BRICK-AND-MORTAR CASUALTIES

The Kentucky Derby drew its usual immense crowd and a huge television audience.  This week, Churchill Downs will have ample seating, parking for all comers, and its races will receive relatively little media coverage.

With the exception of the Triple Crown races, the Breeders’ Cup, and several boutique race meets like Del Mar and Saratoga, racetracks will continue to play to relatively small crowds.  What has happened in horse racing is part of a cultural revolution aided and abetted by information and communication technologies that have decimated brick-and-mortar retailing.

This United States in the first quarter of 2017 had more retail store closings than in the record-setting 2008.  In 2008, the financial crisis was the precipitating factor, but currently the main cause is the increasing popularity among shoppers of doing business with Amazon and other online companies.

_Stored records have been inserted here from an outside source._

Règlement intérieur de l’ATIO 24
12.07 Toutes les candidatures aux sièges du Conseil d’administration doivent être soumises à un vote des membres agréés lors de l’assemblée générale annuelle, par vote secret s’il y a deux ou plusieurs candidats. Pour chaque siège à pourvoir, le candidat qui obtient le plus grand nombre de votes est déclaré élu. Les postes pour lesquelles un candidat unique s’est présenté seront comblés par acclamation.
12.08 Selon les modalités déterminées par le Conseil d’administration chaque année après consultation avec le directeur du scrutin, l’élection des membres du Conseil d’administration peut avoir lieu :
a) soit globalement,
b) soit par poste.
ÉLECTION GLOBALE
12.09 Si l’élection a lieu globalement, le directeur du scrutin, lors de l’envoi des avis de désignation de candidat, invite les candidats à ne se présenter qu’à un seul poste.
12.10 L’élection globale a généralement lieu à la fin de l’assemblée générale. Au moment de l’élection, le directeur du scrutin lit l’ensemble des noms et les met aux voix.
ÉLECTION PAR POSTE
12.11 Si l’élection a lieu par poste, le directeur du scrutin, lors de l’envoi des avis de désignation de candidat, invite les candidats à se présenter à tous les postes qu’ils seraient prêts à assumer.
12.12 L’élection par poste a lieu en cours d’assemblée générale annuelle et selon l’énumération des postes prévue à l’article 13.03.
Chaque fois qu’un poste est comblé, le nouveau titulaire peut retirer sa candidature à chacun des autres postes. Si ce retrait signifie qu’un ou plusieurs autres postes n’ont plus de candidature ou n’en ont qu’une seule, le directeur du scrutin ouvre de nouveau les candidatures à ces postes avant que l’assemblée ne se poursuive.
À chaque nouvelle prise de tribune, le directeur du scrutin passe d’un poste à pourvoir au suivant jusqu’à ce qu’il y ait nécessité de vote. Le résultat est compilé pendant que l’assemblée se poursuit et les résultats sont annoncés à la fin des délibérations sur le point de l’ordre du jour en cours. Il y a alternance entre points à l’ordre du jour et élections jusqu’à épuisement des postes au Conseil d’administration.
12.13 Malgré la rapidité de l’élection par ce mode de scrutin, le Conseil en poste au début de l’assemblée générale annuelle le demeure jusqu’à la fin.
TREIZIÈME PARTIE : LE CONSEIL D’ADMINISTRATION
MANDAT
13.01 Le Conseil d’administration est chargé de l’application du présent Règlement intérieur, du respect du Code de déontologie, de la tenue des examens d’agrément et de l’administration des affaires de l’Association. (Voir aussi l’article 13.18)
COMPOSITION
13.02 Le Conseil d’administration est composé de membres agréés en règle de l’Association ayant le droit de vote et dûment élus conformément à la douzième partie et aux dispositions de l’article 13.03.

Credit Suisse reports that 8,600 brick-and-mortar stores may close in 2017, compared to 6,163 in 2008.  The main contributors are Sears, Penny’s, and Macy’s, and Sears management warned investors that the company is in jeopardy of going out of business.

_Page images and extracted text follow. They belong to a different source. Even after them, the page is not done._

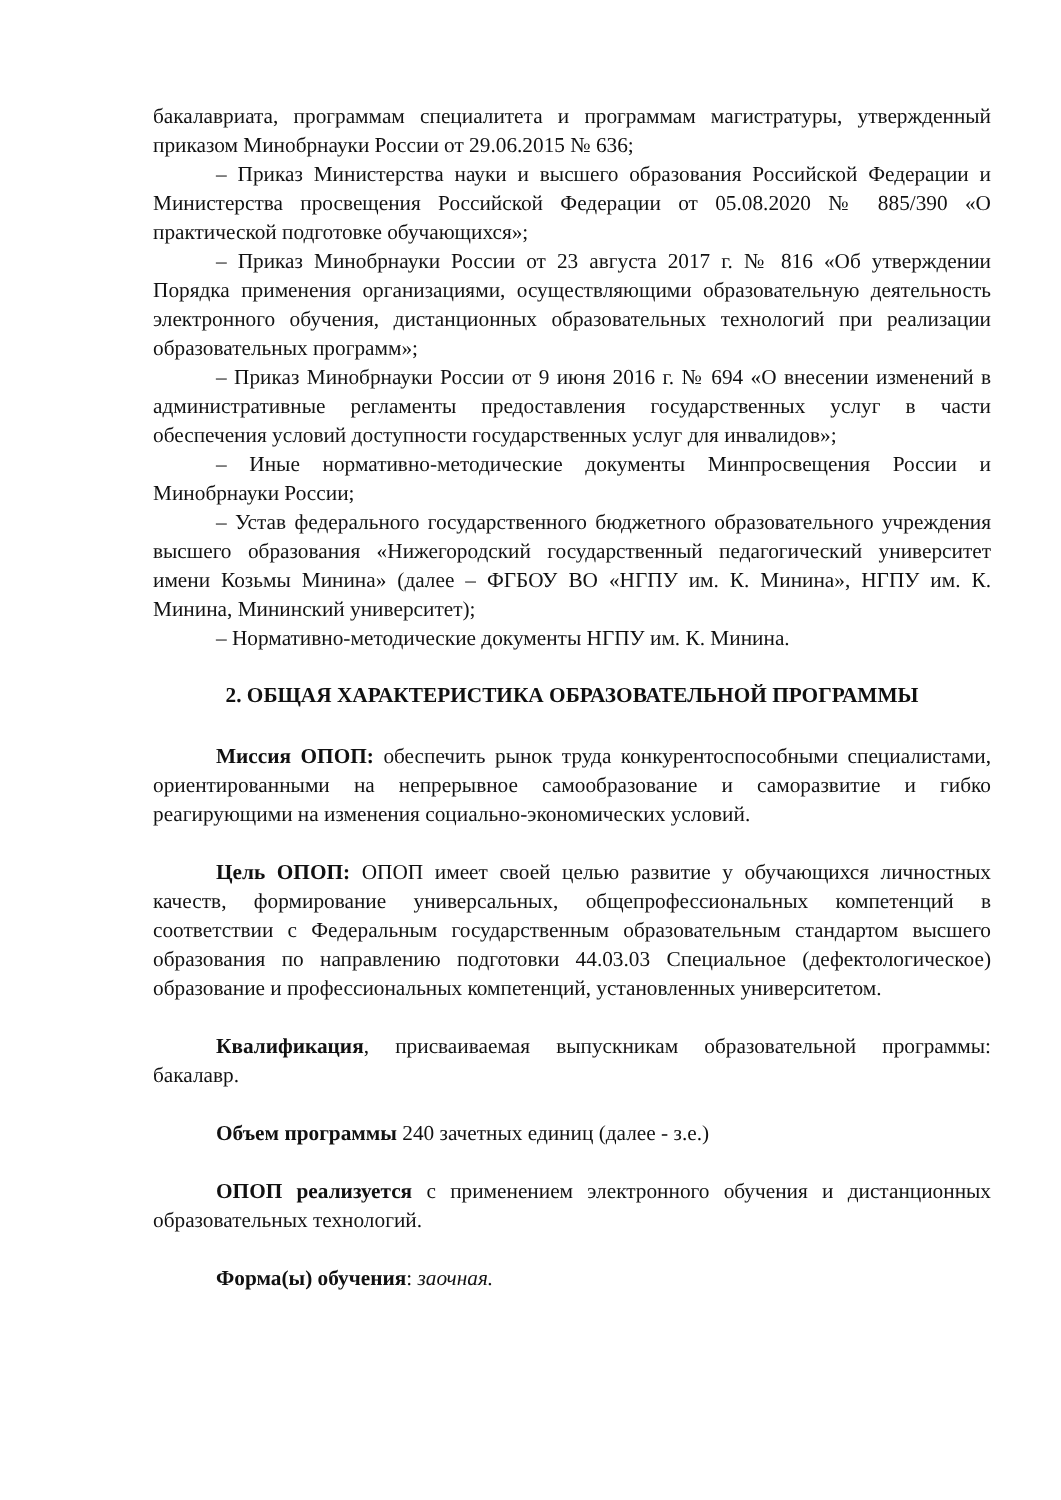бакалавриата, программам специалитета и программам магистратуры, утвержденный приказом Минобрнауки России от 29.06.2015 № 636;
– Приказ Министерства науки и высшего образования Российской Федерации и Министерства просвещения Российской Федерации от 05.08.2020 № 885/390 «О практической подготовке обучающихся»;
– Приказ Минобрнауки России от 23 августа 2017 г. № 816 «Об утверждении Порядка применения организациями, осуществляющими образовательную деятельность электронного обучения, дистанционных образовательных технологий при реализации образовательных программ»;
– Приказ Минобрнауки России от 9 июня 2016 г. № 694 «О внесении изменений в административные регламенты предоставления государственных услуг в части обеспечения условий доступности государственных услуг для инвалидов»;
– Иные нормативно-методические документы Минпросвещения России и Минобрнауки России;
– Устав федерального государственного бюджетного образовательного учреждения высшего образования «Нижегородский государственный педагогический университет имени Козьмы Минина» (далее – ФГБОУ ВО «НГПУ им. К. Минина», НГПУ им. К. Минина, Мининский университет);
– Нормативно-методические документы НГПУ им. К. Минина.
2. ОБЩАЯ ХАРАКТЕРИСТИКА ОБРАЗОВАТЕЛЬНОЙ ПРОГРАММЫ
Миссия ОПОП: обеспечить рынок труда конкурентоспособными специалистами, ориентированными на непрерывное самообразование и саморазвитие и гибко реагирующими на изменения социально-экономических условий.
Цель ОПОП: ОПОП имеет своей целью развитие у обучающихся личностных качеств, формирование универсальных, общепрофессиональных компетенций в соответствии с Федеральным государственным образовательным стандартом высшего образования по направлению подготовки 44.03.03 Специальное (дефектологическое) образование и профессиональных компетенций, установленных университетом.
Квалификация, присваиваемая выпускникам образовательной программы: бакалавр.
Объем программы 240 зачетных единиц (далее - з.е.)
ОПОП реализуется с применением электронного обучения и дистанционных образовательных технологий.
Форма(ы) обучения: заочная.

What has occurred in American retailing long ago happened to horse racing, with many track closures …and more on the horizon.  The advent of simulcasting and then the Internet increasingly incentivized bettors to opt for the convenience of remote wagering.

The most astute and creative marketer cannot reverse a technological tsunami that disrupts and obsoletes an established business model, whether it is selling mainframe computers when PCs came along, buying books in stores vis-à-vis online, or making wagers on horse racing at racetracks as opposed to betting with an advance deposit wagering firm.

The challenge for horse racing interests is for enough racetracks to remain open so as to provide bettors with sufficient opportunities to play.  Even most of those that stay in business will struggle to fill races; Santa Anita, for example, recently cancelled a day of racing for lack of enough entries.

A strategy for dealing with this is too complex to discuss here, but the people who own most of the racetracks are casino-oriented and can’t be counted on to care, nor can the preponderance of governors and legislators in states with legal pari-mutuel wagering.  The people with the most on the line are those who depend on the breeding and sales of bloodstock…and they have limited influence on what the racetracks do.

Absent a strategy, look for a future with a small number of U. S. racetracks providing live racing, with ADWs increasingly supplementing betting opportunities with races from abroad.